* WHAT TO WORK ON *
1. In the article on the television series Ysabella, which program did Ysabella replace on the ABS-CBN Primetime Bida lineup?
2. Pick up the article on the television series Ysabella after its final sentence and continue writing it.

** Start of SUPPLIED TEXT **

- Title card
- Genre: Drama; Comedy; Romance; Cooking;
- Created by: ABS-CBN Studios
- Directed by: Rory B. Quintos; Don M. Cuaresma; Cathy Garcia-Molina;
- Starring: Judy Ann Santos; Coney Reyes; Ryan Agoncillo; Derek Ramsay;
- Theme music composer: Ogie Alcasid
- Opening theme: "Huwag Mong Iwan Ang Puso" by Yeng Constantino
- Country of origin: Philippines
- Original language: Filipino
- No. of seasons: 2
- No. of episodes: 142

Production
- Executive producers: Carlo Katigbak; Cory Vidanes; Laurenti Dyogi; Malou Santos;
- Producer: Des M. De Guzman-Tanwangco
- Running time: 25-35 minutes
- Production company: Star Creatives

Original release
- Network: ABS-CBN
- Release: June 25, 2007 – January 18, 2008

= Ysabella =

Ysabella is a Philippine television drama series broadcast by ABS-CBN. Directed by Rory B. Quintos, Don M. Cuaresma and Cathy Garcia-Molina, starring Judy Ann Santos, Coney Reyes, Ryan Agoncillo and Derek Ramsay. It aired on the network's Primetime Bida line up and worldwide on TFC from June 25, 2007 to January 18, 2008, replacing Maria Flordeluna and was replaced by Palos in the following week. The series is streaming online on YouTube.

Santos and Agoncillo were both reunited since Kasal, Kasali, Kasalo was released on December 25, 2006 six months later followed by its sequel Sakal, Sakali, Saklolo, which was also released on December 25 of that year.

==Synopsis==
The story revolves around a young cook named Ysabella Cuenca. At an early age, Ysabella develops an inclination for cooking, and dreams of becoming a great cook like her mother, Rosario Cuenca.

** End of SUPPLIED TEXT **
** Start of DATA **

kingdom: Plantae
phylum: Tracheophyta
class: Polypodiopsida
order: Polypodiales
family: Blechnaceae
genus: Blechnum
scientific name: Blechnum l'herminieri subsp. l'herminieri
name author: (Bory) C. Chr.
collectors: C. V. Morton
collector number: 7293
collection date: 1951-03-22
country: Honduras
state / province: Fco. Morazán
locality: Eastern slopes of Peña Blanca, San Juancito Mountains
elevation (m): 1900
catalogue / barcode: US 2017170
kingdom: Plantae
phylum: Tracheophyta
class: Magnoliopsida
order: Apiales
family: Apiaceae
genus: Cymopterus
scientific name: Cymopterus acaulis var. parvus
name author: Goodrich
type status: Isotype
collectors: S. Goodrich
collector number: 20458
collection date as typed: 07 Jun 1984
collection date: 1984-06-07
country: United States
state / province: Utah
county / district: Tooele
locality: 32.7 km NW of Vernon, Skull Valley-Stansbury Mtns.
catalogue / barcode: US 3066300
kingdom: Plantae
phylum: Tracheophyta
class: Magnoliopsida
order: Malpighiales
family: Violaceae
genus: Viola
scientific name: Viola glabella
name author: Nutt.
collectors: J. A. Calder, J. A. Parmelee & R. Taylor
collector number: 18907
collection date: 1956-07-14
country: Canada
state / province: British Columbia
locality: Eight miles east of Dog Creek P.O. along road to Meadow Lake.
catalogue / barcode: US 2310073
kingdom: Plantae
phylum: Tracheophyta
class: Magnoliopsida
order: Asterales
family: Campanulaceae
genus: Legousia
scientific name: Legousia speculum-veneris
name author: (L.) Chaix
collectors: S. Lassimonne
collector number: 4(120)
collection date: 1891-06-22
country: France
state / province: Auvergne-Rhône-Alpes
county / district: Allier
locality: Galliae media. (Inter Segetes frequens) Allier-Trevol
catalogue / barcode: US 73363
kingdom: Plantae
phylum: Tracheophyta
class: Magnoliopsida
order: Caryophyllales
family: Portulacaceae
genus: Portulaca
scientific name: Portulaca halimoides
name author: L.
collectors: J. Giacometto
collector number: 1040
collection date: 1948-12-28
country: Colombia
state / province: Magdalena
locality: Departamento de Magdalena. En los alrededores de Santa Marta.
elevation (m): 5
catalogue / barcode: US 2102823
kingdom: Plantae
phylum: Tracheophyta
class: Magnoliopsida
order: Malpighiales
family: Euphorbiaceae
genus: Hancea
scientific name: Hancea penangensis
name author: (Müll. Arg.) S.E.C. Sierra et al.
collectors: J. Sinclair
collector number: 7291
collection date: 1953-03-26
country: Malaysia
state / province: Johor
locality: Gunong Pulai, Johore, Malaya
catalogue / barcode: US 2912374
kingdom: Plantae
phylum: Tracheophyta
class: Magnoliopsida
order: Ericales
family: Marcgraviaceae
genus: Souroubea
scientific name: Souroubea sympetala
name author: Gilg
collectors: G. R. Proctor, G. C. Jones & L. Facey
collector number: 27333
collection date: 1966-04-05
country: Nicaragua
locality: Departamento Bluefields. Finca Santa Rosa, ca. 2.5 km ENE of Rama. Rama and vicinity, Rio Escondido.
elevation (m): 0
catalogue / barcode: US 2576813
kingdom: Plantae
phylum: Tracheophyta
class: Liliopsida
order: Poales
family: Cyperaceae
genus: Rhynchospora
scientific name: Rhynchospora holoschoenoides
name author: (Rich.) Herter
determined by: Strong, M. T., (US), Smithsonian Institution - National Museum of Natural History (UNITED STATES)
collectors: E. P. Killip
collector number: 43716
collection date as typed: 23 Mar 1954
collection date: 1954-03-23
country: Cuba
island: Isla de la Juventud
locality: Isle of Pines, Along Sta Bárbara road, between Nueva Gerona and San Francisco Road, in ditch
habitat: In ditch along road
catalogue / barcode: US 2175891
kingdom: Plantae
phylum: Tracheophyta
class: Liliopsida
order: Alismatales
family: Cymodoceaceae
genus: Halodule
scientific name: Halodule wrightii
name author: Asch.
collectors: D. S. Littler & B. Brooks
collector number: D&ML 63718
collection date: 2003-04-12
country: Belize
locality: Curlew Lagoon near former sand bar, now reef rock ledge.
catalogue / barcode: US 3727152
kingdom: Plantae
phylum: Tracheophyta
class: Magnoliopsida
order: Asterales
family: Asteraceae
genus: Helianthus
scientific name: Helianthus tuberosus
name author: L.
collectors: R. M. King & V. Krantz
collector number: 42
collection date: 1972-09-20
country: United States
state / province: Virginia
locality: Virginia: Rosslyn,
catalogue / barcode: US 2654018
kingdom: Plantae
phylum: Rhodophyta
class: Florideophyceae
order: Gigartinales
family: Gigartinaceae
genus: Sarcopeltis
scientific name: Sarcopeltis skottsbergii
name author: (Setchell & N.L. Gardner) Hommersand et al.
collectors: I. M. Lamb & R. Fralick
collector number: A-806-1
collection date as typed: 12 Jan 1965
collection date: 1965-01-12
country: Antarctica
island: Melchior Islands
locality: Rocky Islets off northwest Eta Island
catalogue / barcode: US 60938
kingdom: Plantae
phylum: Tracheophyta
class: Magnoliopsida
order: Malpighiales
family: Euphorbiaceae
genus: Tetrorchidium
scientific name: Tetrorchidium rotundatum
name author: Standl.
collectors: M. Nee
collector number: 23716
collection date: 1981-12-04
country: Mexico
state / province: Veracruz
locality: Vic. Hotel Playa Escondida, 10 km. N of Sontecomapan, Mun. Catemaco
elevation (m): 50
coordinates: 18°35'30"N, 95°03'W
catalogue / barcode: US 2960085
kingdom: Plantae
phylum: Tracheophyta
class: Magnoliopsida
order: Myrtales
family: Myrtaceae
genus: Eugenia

** End of DATA **

* WRITTEN ANSWERS *
1. Maria Flordeluna

2.
However, her mother's misfortune causes Ysabella to taste the bitterness of life. This teaches her to be meticulous and devoted to her cooking; and cynical when it comes to love. She grows with one goal in mind—to be the best cook in their area and exact revenge on the woman who was responsible for her mother's misery.

Along the way, Ysabella meets three men who will show her how sweet it is to fall in love. Who will give her the right mixture of happiness? Will it be the cocky, street-smart Andrew Amarillo, the hot chef Mito Valenzuela or the serious but sensitive Albert?

==Cast==
===Protagonist===
- Judy Ann Santos as Ysabella "Ysay" Cuenca- the cook who loves to cook. In her kitchen, she looks like a queen who has everything she cooks well. So she is a bit weak when it comes to love. Ysay and Victoria are leading a culinary competition for a one hundred million dollar contract for Prince Hugo to franchise the best Chicken Inasal recipe worldwide for the rightful chicken roast recipe internationally Ysay won and Victoria had a madness of her heart.

===Antagonist===
- Coney Reyes as Doña Victoria Montalban-Amarillo - Top Chef of "Florencia's" and owner of the "Victoria's Corporation". However, despite her success, she almost lost everything prompting her to do anything to salvage her success. After the competition to which she lost, she sent Cristina to kill Ysay.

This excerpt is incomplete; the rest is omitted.